Stefania Mecucci

Opere

Biografia

Stefania Mecucci (1968, Viterbo) è un’artista che vive e lavora a Roma. La sua pratica si sviluppa tra scultura, pittura e installazione, intrecciando un approccio sensibile con una solida conoscenza tecnica. La doppia formazione in scultura e architettura alimenta una riflessione sullo spazio, inteso sia come luogo fisico e abitabile sia come dimensione interiore ed emotiva.

Il fulcro della sua ricerca è il limine tra umanità e spiritualità. Mecucci crea “spazi abitabili” concepiti come ambienti, reali o immaginari, in cui l’individuo possa ritrovare sé stesso. Il suo lavoro esplora la soglia e l’intermezzo; quelle zone di passaggio che sfuggono alla comprensione razionale e si manifestano come percezioni fragili e intuitive dell’altrove. Per l’artista, il liminale è uno stato fluido e generativo, in cui convivono visibile e invisibile.

Il suo interesse per ‘altri mondi’ non si limita alla dimensione mistica, ma si estende a realtà non ancora pienamente esplorate, come le profondità oceaniche o creature fluide. Essi diventano luoghi di rivelazione e possibilità. In Guardiani del Mare, 2025, Mecucci realizza una serie di sculture in metallo che, posizionate come sentinelle silenziose, vigilano su un ecosistema marino in continua trasformazione. Attraverso materiali e forme essenziali, l’opera lancia un messaggio urgente: sentire, proteggere e rispettare il mare. La loro collocazione ai margini, come proiezioni d’acqua sulla terra, segna il confine tra il mondo umano e quello naturale.
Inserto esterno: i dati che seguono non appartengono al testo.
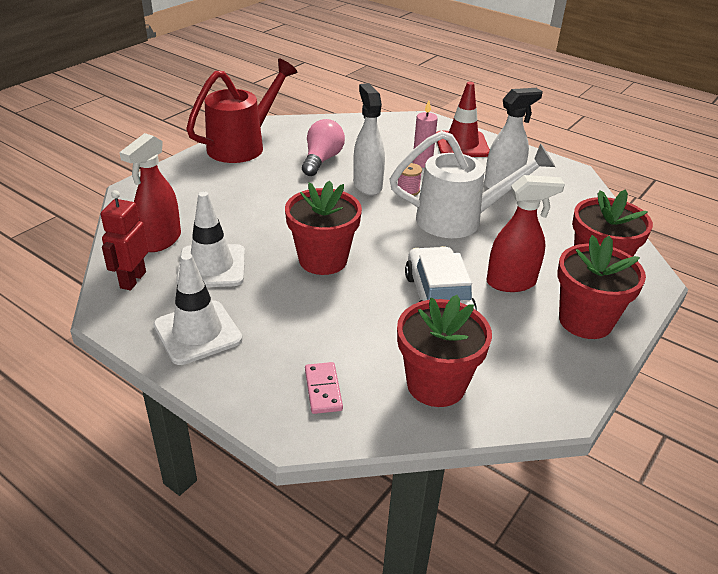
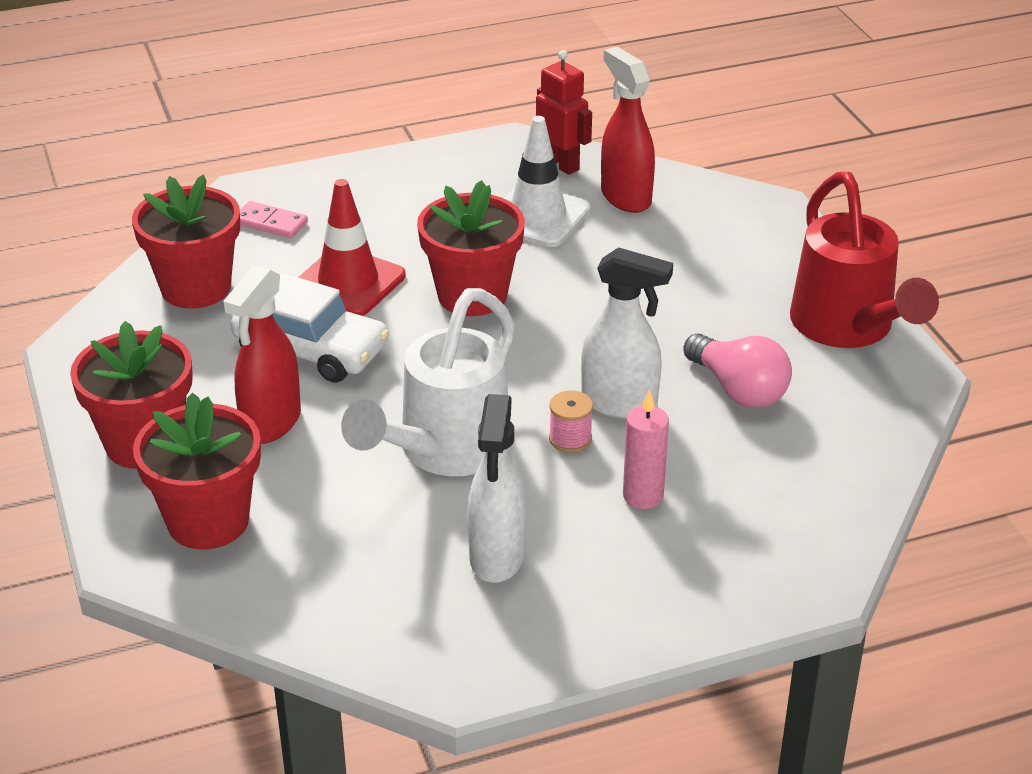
camera: 125 degrees right, 0 degrees up
white traffic cone [153,253,242,365] -> none
red traffic cone [436,82,490,157] -> red traffic cone moved to [298,179,406,316]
In questo contrasto tra la solidità del metallo e la fluidità dell’acqua si manifesta una tensione centrale nella nostra epoca tra permanenza e trasformazione.

In linea con la sua attenzione per l’effimero, Mecucci sperimenta con materiali che
esprimono la relazione tra presenza e assenza. Si tratta di resina trasparente, foglia oro, crinolina, ma anche materiali legati alla creazione demiurgica come la terracotta o il legno.
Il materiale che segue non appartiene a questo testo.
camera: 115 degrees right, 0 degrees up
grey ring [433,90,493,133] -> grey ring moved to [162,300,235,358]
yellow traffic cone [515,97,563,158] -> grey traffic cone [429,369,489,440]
Con Homonili, 2024, l’artista tenta di riprodurre, e al contempo oltrepassare, la forma umana attraverso figure metamorfiche. La serie è composta da creature in miniatura che, nate da un sogno dell’artista, si trovano a oscillare nell’aria appese a sottili fili che le mantengono in bilico tra caduta e atterraggio. Queste presenze fluttuanti incarnano una condizione esistenziale incerta, restituendo visivamente dubbi, fragilità, caducità dell’esperienza umana. Gli Homonili sono pertanto allegoria di una umanità in cerca di direzione, animata dalla speranza di approdare in un porto sicuro.

Tra le mostre personali e collettive si ricordano Homonili presso Galleria Monogramma, Roma, 2024; I ragazzi di via Margutta, AT-ItalianTouch Gallery, Pesaro, 2024. Le sue opere sono inoltre state presentate in contesti internazionali, tra cui la 14th London Contemporary presso Elements Contemporary Art Space, Londra, 2025; Palma 2.0, Casa del Arte, Palma de Mallorca, 2024; la 20th Venice International Art Fair, Palazzo Albrizzi-Capello, Venezia, 2024.